Modular rules, skills, and workflows to configure and constrain AI coding assistants.

See the Getting Started Guide to integrate Predicate into your project.

Repository structure

predicate/
├── rules.md     # The master ruleset: the Verification Dual and the Prime Invariants every walker inherits
├── ambient.md   # Always-on principles that are not workflows (no entrypoint)
├── skills/      # Encapsulated agent skills (rules, workflows, tools)
├── ledger/      # Nickel contracts that make campaign artifacts machine-valid
├── gates/       # Standalone evaluator scripts (orphan, self-containment)
├── hooks/       # Git hooks that enforce the Commit Gate at commit time
├── templates/   # Project templates (IBC.md, ADR.md, etc.)
└── docs/        # Guides, the orchestration protocol, ADRs, and theory

Two directories are runtime-only and gitignored by the parent repository: .scratch/ holds a campaign's ephemeral working set, and .ledger/ is the durable history sub-repository (the flight recorder). Neither is tracked here; see the flight recorder below.

Terminology

Predicate packages all agent assets as skills:

Term Category Description
Rule Constraint Declarative guardrails (like rust or engineering guidelines).
Workflow Procedure State-machine SOPs (like core, refine, or campaign).
Tool Capability Executable scripts (like security-audit).

Philosophy: The Verification Dual

Prompt engineering is a fragile way to program. Autoregressive language models do not "think" or "reason"; they execute a stochastic walk across a discrete token state-space. Over long generations, errors compound. Without external constraints, an agent will eventually drift off course, write unverified code, or introduce regressions.

Predicate's core invariant is the Verification Dual: verify, then trust. No condition is ever closed by an agent's say-so. Every condition that must hold is closed by the strongest applicable evaluator, and exactly one of two complementary paths closes it:

  • The symbolic path. If a deterministic evaluator exists or can be built — a proof, a type, a property test, an example test, a linter — it must be used. The evaluator's exit code is the verdict; the agent's self-report is ignored. The hierarchy, strongest first: proof > type > property test > example test > linter.
  • The adversarial path. If no deterministic evaluator can exist, the condition is closed by adversarial review from context-free agents operating out of decorrelated boundaries. Decorrelation is load-bearing: a single reviewer shares the generator's attractor basin, so their blind spots coincide; context-free reviewers in different basins have non-overlapping blind spots whose union covers the artifact.

EXTRACTED INFORMATION ::
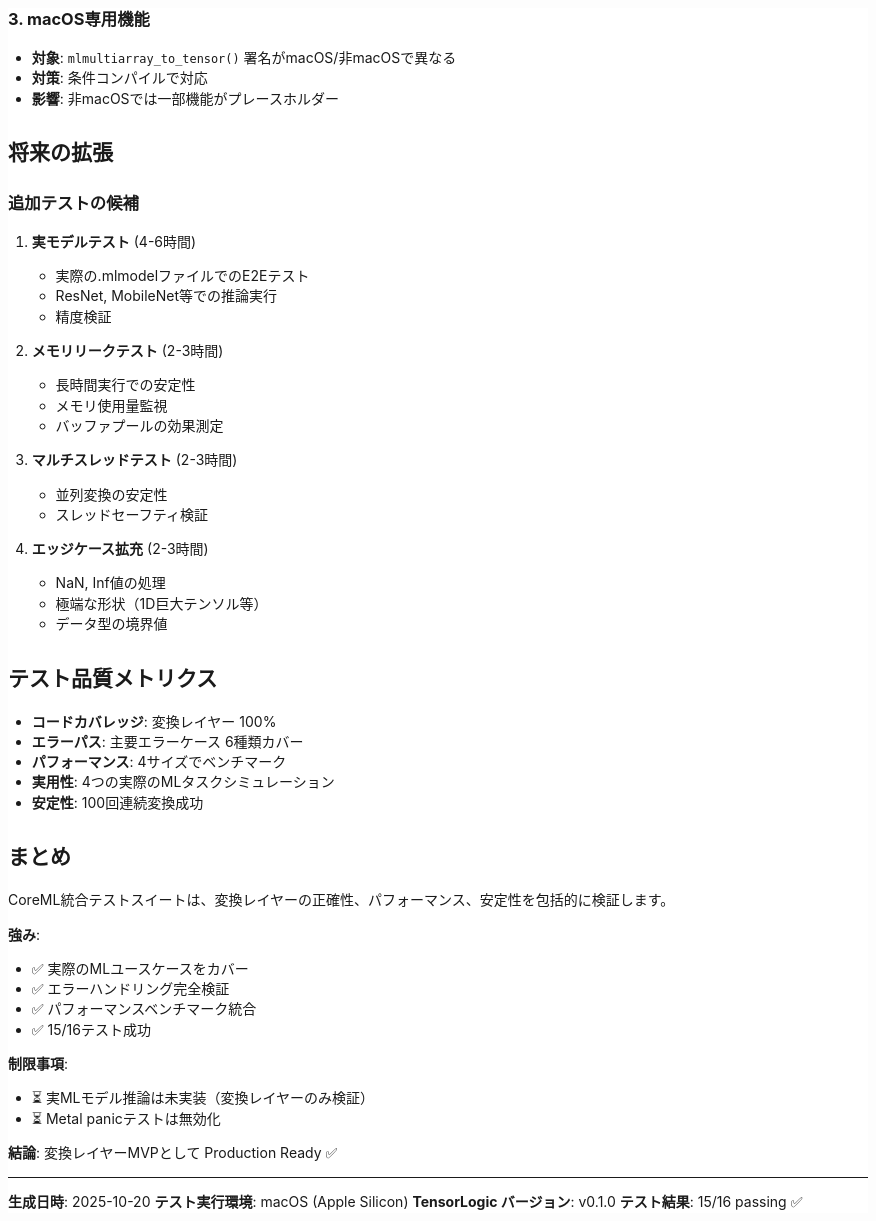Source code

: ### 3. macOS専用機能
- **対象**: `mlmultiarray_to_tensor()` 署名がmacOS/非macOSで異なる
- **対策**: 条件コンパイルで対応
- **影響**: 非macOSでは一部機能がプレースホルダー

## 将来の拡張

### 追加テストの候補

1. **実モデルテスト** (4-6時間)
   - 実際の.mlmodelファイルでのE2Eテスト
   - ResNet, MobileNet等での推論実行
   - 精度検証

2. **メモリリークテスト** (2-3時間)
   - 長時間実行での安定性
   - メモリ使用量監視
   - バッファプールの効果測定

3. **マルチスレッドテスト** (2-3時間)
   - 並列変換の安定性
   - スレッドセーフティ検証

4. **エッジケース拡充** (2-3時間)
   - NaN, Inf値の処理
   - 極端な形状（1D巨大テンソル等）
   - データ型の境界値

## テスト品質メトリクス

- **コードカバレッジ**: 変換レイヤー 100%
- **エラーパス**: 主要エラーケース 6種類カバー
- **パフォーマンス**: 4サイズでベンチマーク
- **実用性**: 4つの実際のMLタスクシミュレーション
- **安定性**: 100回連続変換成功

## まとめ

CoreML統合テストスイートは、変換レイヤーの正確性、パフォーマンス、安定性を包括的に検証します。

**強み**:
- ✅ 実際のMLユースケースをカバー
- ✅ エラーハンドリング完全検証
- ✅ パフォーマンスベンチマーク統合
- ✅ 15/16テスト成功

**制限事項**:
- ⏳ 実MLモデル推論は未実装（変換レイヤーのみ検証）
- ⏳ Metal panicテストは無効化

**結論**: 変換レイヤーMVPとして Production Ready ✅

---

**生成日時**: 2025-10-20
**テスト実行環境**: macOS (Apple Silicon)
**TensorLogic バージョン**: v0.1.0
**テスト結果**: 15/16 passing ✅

...

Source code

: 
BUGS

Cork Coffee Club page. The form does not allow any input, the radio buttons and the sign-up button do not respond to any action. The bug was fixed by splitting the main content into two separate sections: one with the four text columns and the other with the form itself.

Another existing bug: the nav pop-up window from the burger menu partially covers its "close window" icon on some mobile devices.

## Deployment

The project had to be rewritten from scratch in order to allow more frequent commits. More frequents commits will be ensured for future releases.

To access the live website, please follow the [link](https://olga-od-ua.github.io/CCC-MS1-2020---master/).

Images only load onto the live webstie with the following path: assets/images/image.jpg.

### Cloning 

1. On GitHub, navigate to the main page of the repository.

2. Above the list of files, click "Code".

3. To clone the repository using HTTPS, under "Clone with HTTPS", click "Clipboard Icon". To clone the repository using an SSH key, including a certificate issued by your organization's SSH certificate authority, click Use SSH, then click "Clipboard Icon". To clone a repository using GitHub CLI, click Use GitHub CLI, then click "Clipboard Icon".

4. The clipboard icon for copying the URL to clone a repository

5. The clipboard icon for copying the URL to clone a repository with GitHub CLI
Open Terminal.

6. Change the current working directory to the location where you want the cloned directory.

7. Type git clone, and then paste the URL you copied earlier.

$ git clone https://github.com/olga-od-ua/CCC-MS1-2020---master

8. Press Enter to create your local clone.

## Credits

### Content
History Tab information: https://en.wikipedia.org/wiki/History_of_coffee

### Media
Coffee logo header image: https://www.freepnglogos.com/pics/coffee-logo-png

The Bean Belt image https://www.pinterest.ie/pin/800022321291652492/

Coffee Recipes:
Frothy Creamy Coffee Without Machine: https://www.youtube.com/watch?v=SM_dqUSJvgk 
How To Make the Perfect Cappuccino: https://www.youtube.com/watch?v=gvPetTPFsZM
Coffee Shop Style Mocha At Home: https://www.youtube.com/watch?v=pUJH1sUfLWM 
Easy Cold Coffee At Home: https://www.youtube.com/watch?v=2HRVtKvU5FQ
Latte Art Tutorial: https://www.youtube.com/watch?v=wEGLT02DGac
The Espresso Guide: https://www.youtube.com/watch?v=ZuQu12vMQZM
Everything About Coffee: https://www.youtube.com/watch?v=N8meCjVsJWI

* * *

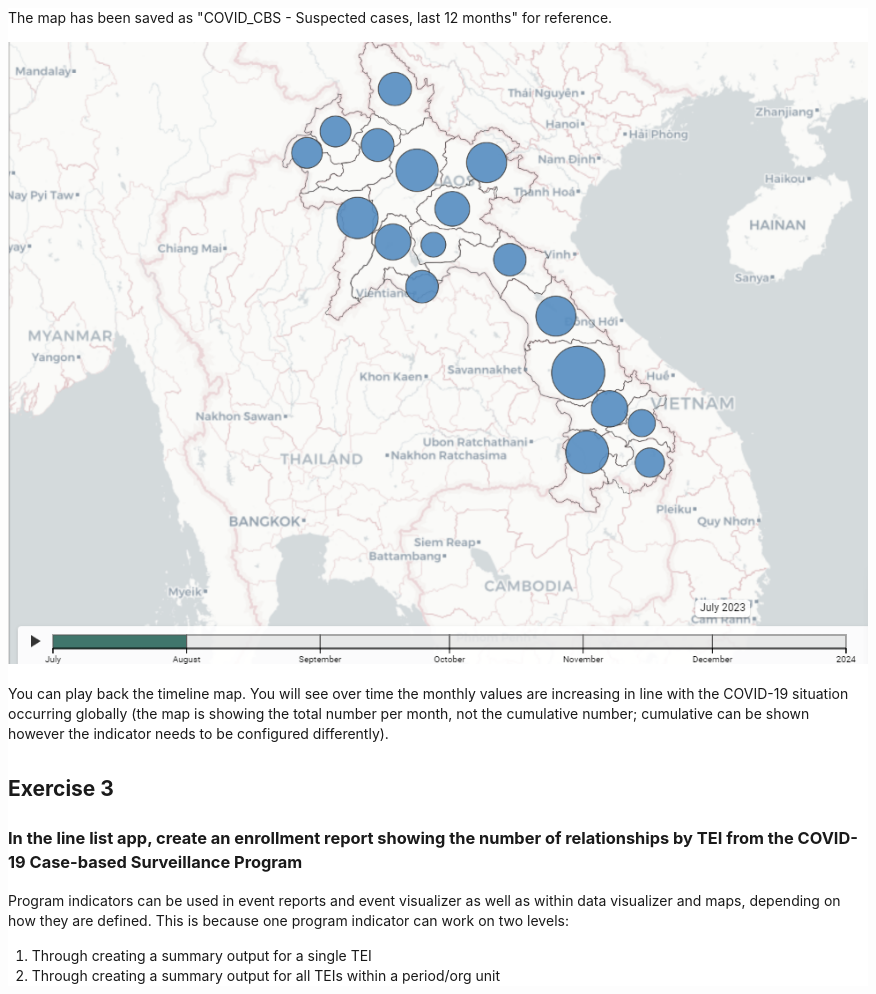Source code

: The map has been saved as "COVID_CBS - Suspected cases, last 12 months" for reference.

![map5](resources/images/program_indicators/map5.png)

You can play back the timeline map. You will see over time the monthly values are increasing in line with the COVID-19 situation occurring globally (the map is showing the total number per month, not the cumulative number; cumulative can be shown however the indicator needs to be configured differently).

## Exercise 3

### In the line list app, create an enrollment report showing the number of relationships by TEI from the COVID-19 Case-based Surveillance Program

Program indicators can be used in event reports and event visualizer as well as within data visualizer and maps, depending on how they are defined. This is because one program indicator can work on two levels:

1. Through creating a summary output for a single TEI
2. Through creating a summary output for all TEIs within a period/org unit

PROBLEMS TO WORK ON ::
1. From the Predicate overview, quote the passage starting with "Prompt engineering is" and going on through "or introduce regressions.".
2. In the records, take the lines starting with the line with "### Content" and going on through the line with "About Coffee: https://www.youtube.com/watch?v=N8meCjVsJWI", swap "Tutorial" for "Walkthrough", and keep everything else the same. Return only those lines.

EXERCISE RESULTS ::
1.
Prompt engineering is a fragile way to program. Autoregressive language models do not "think" or "reason"; they execute a stochastic walk across a discrete token state-space. Over long generations, errors compound. Without external constraints, an agent will eventually drift off course, write unverified code, or introduce regressions.

2.
### Content
History Tab information: https://en.wikipedia.org/wiki/History_of_coffee

### Media
Coffee logo header image: https://www.freepnglogos.com/pics/coffee-logo-png

The Bean Belt image https://www.pinterest.ie/pin/800022321291652492/

Coffee Recipes:
Frothy Creamy Coffee Without Machine: https://www.youtube.com/watch?v=SM_dqUSJvgk 
How To Make the Perfect Cappuccino: https://www.youtube.com/watch?v=gvPetTPFsZM
Coffee Shop Style Mocha At Home: https://www.youtube.com/watch?v=pUJH1sUfLWM 
Easy Cold Coffee At Home: https://www.youtube.com/watch?v=2HRVtKvU5FQ
Latte Art Walkthrough: https://www.youtube.com/watch?v=wEGLT02DGac
The Espresso Guide: https://www.youtube.com/watch?v=ZuQu12vMQZM
Everything About Coffee: https://www.youtube.com/watch?v=N8meCjVsJWI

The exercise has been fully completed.